Thank you, Mr. Chair.
Honourable committee members, Mr. Lebel. Manufacturiers et Exportateurs du Québec—MEQ—is pleased to speak today on behalf of its 900 members in Quebec and more than 20,000 Quebec manufacturers.
As you know, manufacturing is the largest sector of Quebec's economy, and Canada's. It accounts for 12% of GDP. In Quebec, it employs 550,000 well-paid workers in jobs that add value. Now that our natural resource sector cannot act as the driver it was just two years ago, the manufacturing sector's contribution is even more essential to the Quebec and the Canadian economy.
It's quite simple. Quebec's manufacturing sector cannot prosper if it's confined to a small economy such as ours. To grow, we need to export. And we are already doing that. More than half our production goes elsewhere. Sometimes, we're a part of an American manufacturing chain.

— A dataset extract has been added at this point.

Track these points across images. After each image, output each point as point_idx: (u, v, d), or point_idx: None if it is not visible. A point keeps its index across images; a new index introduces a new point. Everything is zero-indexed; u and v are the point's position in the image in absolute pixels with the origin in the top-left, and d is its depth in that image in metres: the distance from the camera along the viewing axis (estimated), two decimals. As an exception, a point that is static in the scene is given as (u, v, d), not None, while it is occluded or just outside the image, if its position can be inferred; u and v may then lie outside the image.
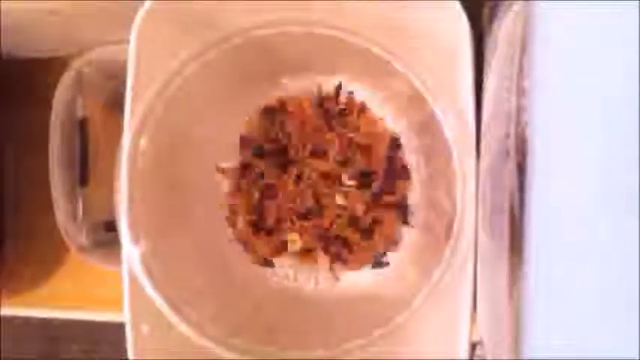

We also export finished and semi-finished goods worldwide. It's important to understand that manufactured goods account for 75% of all Quebec exports. Although the U.S. market remains a priority for us, more and more Quebec manufacturers are considering opportunities elsewhere in the world.
So we obviously support agreements that will allow the free flow of goods, provided those agreements give our manufacturers access to foreign markets on a basis equal to the opportunities our competitors have to penetrate the Canadian market. On a strict reading of the TPP's provisions, that access is being given. I should also mention that our support for agreements of this kind is predicated on the assumption that they're not brought in merely to support the resource sector, adding obstacles to current agreements such as the one we have in place with our U.S. and Mexican neighbours.
Not surprisingly, MEQ and its national organization, Canadian Manufacturers & Exporters, have asked for and supported the implementation of the Trans-Pacific Partnership. We are the main advocates for this kind of agreement in Quebec, and you can count on us to continue to be so in the years ahead. The PowerPoint presentation that I've attached sets out the numerous opportunities for Quebec, which you no doubt know by heart.
We do have some reservations that I'd like to discuss today. First, there are two reservations about the agreement itself. Obviously, we're concerned about U.S. protectionism as reflected in the Buy American Act, notably with respect to American public procurement. That is the first reservation.
The second reservation is that we would have wanted the international tariff reduction phase to follow the same timeline applicable to American manufacturers, and for an effective mechanism to be put in place to counter currency manipulations that pose a medium-term and long-term threat to us. We saw that sort of thing this year with China, and we hope that the space we carve out for ourselves will be safe from manipulations of that kind, engaged in by certain authorities and countries. Those are our reservations about the agreement itself.
I would also like to share some important reservations we have about the choices we'll be making here, in Quebec and Canada. If we choose well, we will undoubtedly find it easier to overcome the obstacles. So the reservations I'm about to mention are not about the agreement itself, but about the choices facing us in Quebec and in Canada.
I want to emphasize that, although these treaties are positives for Quebec and Canada, they are only a framework. We need to know how to take advantage of that framework. The main prerequisite for that is a strong local manufacturing base. But Quebec does not have that. Compared to businesses elsewhere in the world, Quebec businesses are not particularly competitive. Quebec is ranked tenth in Canada for productivity, and that's mainly because our processes aren't innovative enough. They're not sufficiently automated or robotics-based. And we don't have all the skilled labour we need to be able to count on. We are therefore concerned that this government has made strong commitments to the knowledge economy and green technologies, without, first and foremost, supporting its traditional manufacturing sector.
I will conclude on this, Mr. Chair.
That is why my first reservation is very important. If we want Canada to be able to profit from these agreements, we have to establish a much stronger manufacturing base and resolutely commit ourselves to a culture of innovation, the likes of which has never really been seen before, either in Quebec or in Canada.
My second reservation is about the fact that we have to provide our entrepreneurs with much more education. We therefore need much more support from Canadian authorities than they have provided up to now. We must be able to go and see people in the field. If we want to be competitive, it will take more companies, which will have to be larger, more innovative and more ambitious. It is a role that we are prepared to play in collaboration with the government.
I could go on for hours on this, Mr. Chair, but since you want me to conclude, I will finish here for now.